- **GIVEN TASK**: Rewrite the data below, replacing "common name" with "vernacular name" everywhere and leaving everything else unchanged.

- **ENTRIES SUPPLIED**:
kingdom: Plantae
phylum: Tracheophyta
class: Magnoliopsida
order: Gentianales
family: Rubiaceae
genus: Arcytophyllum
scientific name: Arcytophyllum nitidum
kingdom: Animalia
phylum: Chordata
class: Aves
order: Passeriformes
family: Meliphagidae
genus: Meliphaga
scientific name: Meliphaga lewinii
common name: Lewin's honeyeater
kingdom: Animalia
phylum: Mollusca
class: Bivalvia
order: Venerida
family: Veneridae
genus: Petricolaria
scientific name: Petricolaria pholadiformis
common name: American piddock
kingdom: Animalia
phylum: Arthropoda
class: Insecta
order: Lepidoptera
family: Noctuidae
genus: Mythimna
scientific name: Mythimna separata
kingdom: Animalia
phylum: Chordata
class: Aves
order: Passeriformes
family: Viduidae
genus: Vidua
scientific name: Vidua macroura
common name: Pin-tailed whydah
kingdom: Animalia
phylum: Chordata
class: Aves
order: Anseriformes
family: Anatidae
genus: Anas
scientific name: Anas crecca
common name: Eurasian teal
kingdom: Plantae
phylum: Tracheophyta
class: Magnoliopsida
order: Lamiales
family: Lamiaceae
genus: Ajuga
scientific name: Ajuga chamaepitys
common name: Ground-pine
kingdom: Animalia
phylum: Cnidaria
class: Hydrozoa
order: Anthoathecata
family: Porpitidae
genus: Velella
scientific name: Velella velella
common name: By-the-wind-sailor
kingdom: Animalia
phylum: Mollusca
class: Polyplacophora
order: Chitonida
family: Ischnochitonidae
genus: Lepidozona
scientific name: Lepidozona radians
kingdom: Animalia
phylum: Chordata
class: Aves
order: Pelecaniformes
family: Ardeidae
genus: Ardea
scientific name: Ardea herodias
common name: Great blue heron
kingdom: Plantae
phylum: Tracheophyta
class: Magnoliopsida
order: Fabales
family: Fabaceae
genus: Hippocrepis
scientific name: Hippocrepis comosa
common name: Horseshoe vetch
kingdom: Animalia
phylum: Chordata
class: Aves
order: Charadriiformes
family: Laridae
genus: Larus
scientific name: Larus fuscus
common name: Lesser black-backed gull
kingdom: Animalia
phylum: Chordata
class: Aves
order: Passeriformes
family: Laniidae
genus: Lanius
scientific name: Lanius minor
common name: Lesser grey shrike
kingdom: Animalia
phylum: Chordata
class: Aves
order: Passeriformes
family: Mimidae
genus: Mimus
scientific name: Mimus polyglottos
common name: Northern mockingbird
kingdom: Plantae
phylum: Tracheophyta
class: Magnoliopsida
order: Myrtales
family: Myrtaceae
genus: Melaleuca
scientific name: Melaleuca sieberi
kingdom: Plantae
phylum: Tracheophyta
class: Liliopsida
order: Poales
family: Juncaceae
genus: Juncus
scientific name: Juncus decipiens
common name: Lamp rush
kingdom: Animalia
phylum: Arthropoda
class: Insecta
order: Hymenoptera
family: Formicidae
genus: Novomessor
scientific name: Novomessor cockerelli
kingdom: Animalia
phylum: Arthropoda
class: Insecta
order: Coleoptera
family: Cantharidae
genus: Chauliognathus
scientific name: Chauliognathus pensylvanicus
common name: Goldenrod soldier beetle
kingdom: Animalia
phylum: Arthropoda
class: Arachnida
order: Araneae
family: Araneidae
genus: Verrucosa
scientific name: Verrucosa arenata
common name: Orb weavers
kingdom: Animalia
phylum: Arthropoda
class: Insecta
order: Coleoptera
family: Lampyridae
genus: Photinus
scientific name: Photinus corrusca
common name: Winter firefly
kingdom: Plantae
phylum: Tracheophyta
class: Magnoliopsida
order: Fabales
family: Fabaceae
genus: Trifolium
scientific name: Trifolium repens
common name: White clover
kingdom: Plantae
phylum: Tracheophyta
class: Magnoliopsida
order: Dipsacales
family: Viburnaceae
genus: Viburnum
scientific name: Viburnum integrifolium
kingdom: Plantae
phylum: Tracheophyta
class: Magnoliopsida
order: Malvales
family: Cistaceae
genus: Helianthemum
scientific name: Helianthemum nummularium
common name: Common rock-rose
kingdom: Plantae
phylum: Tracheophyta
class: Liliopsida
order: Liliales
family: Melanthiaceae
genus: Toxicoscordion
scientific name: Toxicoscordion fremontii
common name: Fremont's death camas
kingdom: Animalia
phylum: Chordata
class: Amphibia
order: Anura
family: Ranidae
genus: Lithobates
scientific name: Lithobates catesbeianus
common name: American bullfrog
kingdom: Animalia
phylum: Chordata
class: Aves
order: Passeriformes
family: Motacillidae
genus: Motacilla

- **ANSWER TO THE PROBLEM**:
kingdom: Plantae
phylum: Tracheophyta
class: Magnoliopsida
order: Gentianales
family: Rubiaceae
genus: Arcytophyllum
scientific name: Arcytophyllum nitidum
kingdom: Animalia
phylum: Chordata
class: Aves
order: Passeriformes
family: Meliphagidae
genus: Meliphaga
scientific name: Meliphaga lewinii
vernacular name: Lewin's honeyeater
kingdom: Animalia
phylum: Mollusca
class: Bivalvia
order: Venerida
family: Veneridae
genus: Petricolaria
scientific name: Petricolaria pholadiformis
vernacular name: American piddock
kingdom: Animalia
phylum: Arthropoda
class: Insecta
order: Lepidoptera
family: Noctuidae
genus: Mythimna
scientific name: Mythimna separata
kingdom: Animalia
phylum: Chordata
class: Aves
order: Passeriformes
family: Viduidae
genus: Vidua
scientific name: Vidua macroura
vernacular name: Pin-tailed whydah
kingdom: Animalia
phylum: Chordata
class: Aves
order: Anseriformes
family: Anatidae
genus: Anas
scientific name: Anas crecca
vernacular name: Eurasian teal
kingdom: Plantae
phylum: Tracheophyta
class: Magnoliopsida
order: Lamiales
family: Lamiaceae
genus: Ajuga
scientific name: Ajuga chamaepitys
vernacular name: Ground-pine
kingdom: Animalia
phylum: Cnidaria
class: Hydrozoa
order: Anthoathecata
family: Porpitidae
genus: Velella
scientific name: Velella velella
vernacular name: By-the-wind-sailor
kingdom: Animalia
phylum: Mollusca
class: Polyplacophora
order: Chitonida
family: Ischnochitonidae
genus: Lepidozona
scientific name: Lepidozona radians
kingdom: Animalia
phylum: Chordata
class: Aves
order: Pelecaniformes
family: Ardeidae
genus: Ardea
scientific name: Ardea herodias
vernacular name: Great blue heron
kingdom: Plantae
phylum: Tracheophyta
class: Magnoliopsida
order: Fabales
family: Fabaceae
genus: Hippocrepis
scientific name: Hippocrepis comosa
vernacular name: Horseshoe vetch
kingdom: Animalia
phylum: Chordata
class: Aves
order: Charadriiformes
family: Laridae
genus: Larus
scientific name: Larus fuscus
vernacular name: Lesser black-backed gull
kingdom: Animalia
phylum: Chordata
class: Aves
order: Passeriformes
family: Laniidae
genus: Lanius
scientific name: Lanius minor
vernacular name: Lesser grey shrike
kingdom: Animalia
phylum: Chordata
class: Aves
order: Passeriformes
family: Mimidae
genus: Mimus
scientific name: Mimus polyglottos
vernacular name: Northern mockingbird
kingdom: Plantae
phylum: Tracheophyta
class: Magnoliopsida
order: Myrtales
family: Myrtaceae
genus: Melaleuca
scientific name: Melaleuca sieberi
kingdom: Plantae
phylum: Tracheophyta
class: Liliopsida
order: Poales
family: Juncaceae
genus: Juncus
scientific name: Juncus decipiens
vernacular name: Lamp rush
kingdom: Animalia
phylum: Arthropoda
class: Insecta
order: Hymenoptera
family: Formicidae
genus: Novomessor
scientific name: Novomessor cockerelli
kingdom: Animalia
phylum: Arthropoda
class: Insecta
order: Coleoptera
family: Cantharidae
genus: Chauliognathus
scientific name: Chauliognathus pensylvanicus
vernacular name: Goldenrod soldier beetle
kingdom: Animalia
phylum: Arthropoda
class: Arachnida
order: Araneae
family: Araneidae
genus: Verrucosa
scientific name: Verrucosa arenata
vernacular name: Orb weavers
kingdom: Animalia
phylum: Arthropoda
class: Insecta
order: Coleoptera
family: Lampyridae
genus: Photinus
scientific name: Photinus corrusca
vernacular name: Winter firefly
kingdom: Plantae
phylum: Tracheophyta
class: Magnoliopsida
order: Fabales
family: Fabaceae
genus: Trifolium
scientific name: Trifolium repens
vernacular name: White clover
kingdom: Plantae
phylum: Tracheophyta
class: Magnoliopsida
order: Dipsacales
family: Viburnaceae
genus: Viburnum
scientific name: Viburnum integrifolium
kingdom: Plantae
phylum: Tracheophyta
class: Magnoliopsida
order: Malvales
family: Cistaceae
genus: Helianthemum
scientific name: Helianthemum nummularium
vernacular name: Common rock-rose
kingdom: Plantae
phylum: Tracheophyta
class: Liliopsida
order: Liliales
family: Melanthiaceae
genus: Toxicoscordion
scientific name: Toxicoscordion fremontii
vernacular name: Fremont's death camas
kingdom: Animalia
phylum: Chordata
class: Amphibia
order: Anura
family: Ranidae
genus: Lithobates
scientific name: Lithobates catesbeianus
vernacular name: American bullfrog
kingdom: Animalia
phylum: Chordata
class: Aves
order: Passeriformes
family: Motacillidae
genus: Motacilla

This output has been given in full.